WWW.QNS.COM RIDGEWOOD TIMES FEBRUARY 24, 2022 9
HIGHER ED TODAY
The theme for Black History
Month this year is “Black Health and
Wellness,” a focus that calls attention
to our country’s urgent need to redress
its long history of racial health
disparities. The pandemic has only
highlighted these inequities: African
Americans have endured higher
rates of serious illness and death from
COVID-19 than other groups, along
with a high incidence of mental-health
struggles. CUNY and its colleges, embedded
in the city’s neighborhoods,
are committed to elevate health care
for Black communities.
Mental health is frequently overlooked
in considerations of health disparities,
but it is one that the CUNY
Graduate School of Public Health
and Health Policy will be addressing
with an expansive new program.
The school’s Center for Innovation in
Mental Health was recently awarded
nearly $5 million from the National
Institutes of Health, with additional
support from the Robert Wood Johnson
Foundation, to expand the capacity
of mental-health services in Harlem
.T
he Harlem Strong Community
Mental Health Collaborative will utilize
a novel approach to connect residents
to the help they need, engaging
dozens of community organizations
to recruit and train people whose jobs
bring them in daily contact with people
who may be struggling with mental
health issues. These include staff
members in public housing offices
and after-school programs, case managers
and others who work for community
based and religious organizations
including one of the program’s
key partners, the Harlem Congregation
for Community Improvement.
The program will provide basic
training to some 200 participants,
enabling them to help people they
encounter cope with problems and,
if necessary, get them connected to
professional services. CUNY SPH students
from diverse backgrounds will
also be trained and deployed to serve
as care navigators with organizations
throughout Harlem.
A second new initiative aimed at
addressing health care inequities is
underway at Hunter College, part of a
new consortium focused on the high
incidence of Black and Latinx people
who have multiple chronic diseases
including cancer and cardiovascular
disease. With funding from the National
Institute for Minority Health
Disparities, Hunter is partnering
with Columbia University Irving
Medical Center, Weill Cornell Medical
Center and the Physician Affiliate
Group of New York on a collaborative
center that will break down traditional
research silos to address multiple
chronic conditions.
Students will Become Advocates
Medgar Evers College made its
own timely advance that very much
honors the theme of this year’s Black
History Month. The Predominantly
Black Institution (PBI) secured University
approval last month to launch
a Bachelor of Science program in community
health education.
The program is being created in
response to the growing awareness
of health disparities in communities
such as Central Brooklyn, where
Medgar Evers is located.

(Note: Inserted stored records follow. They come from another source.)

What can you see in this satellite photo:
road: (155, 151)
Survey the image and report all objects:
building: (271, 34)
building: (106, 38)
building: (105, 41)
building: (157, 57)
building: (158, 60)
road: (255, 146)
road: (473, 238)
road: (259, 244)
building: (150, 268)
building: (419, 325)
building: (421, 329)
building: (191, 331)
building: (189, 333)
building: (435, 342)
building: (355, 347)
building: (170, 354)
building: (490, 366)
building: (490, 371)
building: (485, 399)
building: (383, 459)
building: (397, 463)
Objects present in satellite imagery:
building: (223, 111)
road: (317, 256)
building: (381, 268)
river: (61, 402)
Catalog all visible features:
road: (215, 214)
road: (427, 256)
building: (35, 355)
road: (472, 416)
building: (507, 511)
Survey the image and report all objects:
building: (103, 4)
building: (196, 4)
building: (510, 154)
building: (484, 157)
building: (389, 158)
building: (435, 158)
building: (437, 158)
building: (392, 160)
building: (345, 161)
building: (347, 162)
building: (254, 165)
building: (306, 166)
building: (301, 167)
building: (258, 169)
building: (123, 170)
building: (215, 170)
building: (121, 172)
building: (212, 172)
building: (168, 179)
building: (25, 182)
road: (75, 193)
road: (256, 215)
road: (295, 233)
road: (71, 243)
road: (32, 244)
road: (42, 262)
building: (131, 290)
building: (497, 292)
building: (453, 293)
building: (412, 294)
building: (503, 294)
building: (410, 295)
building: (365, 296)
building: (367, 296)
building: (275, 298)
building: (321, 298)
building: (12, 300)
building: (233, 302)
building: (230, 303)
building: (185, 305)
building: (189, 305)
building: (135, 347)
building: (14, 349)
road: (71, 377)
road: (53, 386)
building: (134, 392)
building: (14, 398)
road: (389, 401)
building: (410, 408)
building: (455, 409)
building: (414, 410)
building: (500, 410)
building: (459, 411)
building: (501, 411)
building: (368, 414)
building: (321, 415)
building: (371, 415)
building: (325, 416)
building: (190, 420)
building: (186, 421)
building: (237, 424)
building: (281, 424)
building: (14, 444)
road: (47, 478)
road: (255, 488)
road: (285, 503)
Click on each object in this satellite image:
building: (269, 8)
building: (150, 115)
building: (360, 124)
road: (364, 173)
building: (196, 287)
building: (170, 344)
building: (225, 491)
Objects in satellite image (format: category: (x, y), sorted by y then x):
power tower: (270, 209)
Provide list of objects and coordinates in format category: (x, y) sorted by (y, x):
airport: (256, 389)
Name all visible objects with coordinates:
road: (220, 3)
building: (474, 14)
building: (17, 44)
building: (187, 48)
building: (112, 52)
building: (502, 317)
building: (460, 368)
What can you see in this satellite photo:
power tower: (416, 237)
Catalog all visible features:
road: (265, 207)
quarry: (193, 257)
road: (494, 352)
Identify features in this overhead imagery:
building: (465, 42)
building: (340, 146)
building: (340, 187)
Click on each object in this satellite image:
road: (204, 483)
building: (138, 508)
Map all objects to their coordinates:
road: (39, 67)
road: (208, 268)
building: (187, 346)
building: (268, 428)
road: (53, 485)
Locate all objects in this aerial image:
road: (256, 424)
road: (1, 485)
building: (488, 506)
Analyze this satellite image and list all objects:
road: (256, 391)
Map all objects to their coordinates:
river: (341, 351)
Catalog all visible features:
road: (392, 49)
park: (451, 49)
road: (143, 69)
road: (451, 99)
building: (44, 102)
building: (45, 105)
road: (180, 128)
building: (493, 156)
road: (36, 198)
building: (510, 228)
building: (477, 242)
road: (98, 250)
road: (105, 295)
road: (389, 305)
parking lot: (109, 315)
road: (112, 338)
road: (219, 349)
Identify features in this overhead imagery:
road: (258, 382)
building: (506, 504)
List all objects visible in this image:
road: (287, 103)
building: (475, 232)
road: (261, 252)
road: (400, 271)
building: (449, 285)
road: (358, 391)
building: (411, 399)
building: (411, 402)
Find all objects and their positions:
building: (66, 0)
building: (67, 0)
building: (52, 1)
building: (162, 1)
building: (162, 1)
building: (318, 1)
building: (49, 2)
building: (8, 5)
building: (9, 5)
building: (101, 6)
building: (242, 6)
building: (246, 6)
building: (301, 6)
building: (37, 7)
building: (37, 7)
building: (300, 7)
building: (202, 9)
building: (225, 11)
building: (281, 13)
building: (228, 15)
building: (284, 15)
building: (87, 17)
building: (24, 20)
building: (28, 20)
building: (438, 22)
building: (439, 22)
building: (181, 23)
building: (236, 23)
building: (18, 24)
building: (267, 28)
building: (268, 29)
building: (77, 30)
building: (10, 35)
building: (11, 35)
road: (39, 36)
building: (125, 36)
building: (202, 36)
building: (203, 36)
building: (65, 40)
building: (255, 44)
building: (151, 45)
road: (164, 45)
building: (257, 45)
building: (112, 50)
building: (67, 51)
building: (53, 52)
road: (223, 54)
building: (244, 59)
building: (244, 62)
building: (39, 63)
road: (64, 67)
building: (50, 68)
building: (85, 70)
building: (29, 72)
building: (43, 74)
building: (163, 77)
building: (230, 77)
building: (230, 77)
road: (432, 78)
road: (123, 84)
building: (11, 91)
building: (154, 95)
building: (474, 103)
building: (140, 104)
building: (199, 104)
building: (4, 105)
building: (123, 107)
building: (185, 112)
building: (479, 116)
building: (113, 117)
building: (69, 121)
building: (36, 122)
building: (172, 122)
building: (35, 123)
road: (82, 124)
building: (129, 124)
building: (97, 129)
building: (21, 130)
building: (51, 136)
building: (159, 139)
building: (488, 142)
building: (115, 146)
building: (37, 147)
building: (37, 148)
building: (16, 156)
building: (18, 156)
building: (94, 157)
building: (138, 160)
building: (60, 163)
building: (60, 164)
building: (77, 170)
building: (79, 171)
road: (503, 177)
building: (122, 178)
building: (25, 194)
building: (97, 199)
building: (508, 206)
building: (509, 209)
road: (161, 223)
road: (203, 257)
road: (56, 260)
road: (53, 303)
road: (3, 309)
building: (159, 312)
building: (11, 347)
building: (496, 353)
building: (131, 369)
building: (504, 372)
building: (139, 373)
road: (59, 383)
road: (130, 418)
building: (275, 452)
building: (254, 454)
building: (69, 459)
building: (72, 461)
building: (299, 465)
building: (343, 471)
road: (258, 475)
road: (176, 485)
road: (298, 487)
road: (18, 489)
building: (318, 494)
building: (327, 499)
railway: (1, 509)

It will provide
internships and other experiential
learning opportunities and help
prepare students to become health advocates
in their own historically underserved
communities.
The CUNY School of Medicine was
founded in 2016 with exactly that mission,
and it continues to gain recognition
for being the rare medical school
whose student population approaches
the demographic diversity of the communities
it seeks to serve.
Nearly 40 percent of our medical
students are Black — five times the
national and New York State averages.
Those students graduate with
the preparation they need to serve in
urban communities where they are
desperately needed, and that is exactly
what many of them do.
Communities of color are more
likely to access health care networks
if more health care providers
are members of those communities.
That’s a principle of representation
that applies throughout society, and
I take it to heart. My administration
is working hard to increase the diversity
of our University leadership, to
more closely reflect the population of
the students and city we serve. I have
appointed four college presidents who
are African American, including Dr.
Patricia Ramsey at Medgar Evers, the
first Black woman to lead the school.
Today, seven CUNY colleges are led
by presidents who are Black — more
than at any time in the University’s
history.
I’m proud of CUNY’s historical
commitment to equity and access, and
the ways those commitments connect
us to the important work of improving
health outcomes for Black Americans.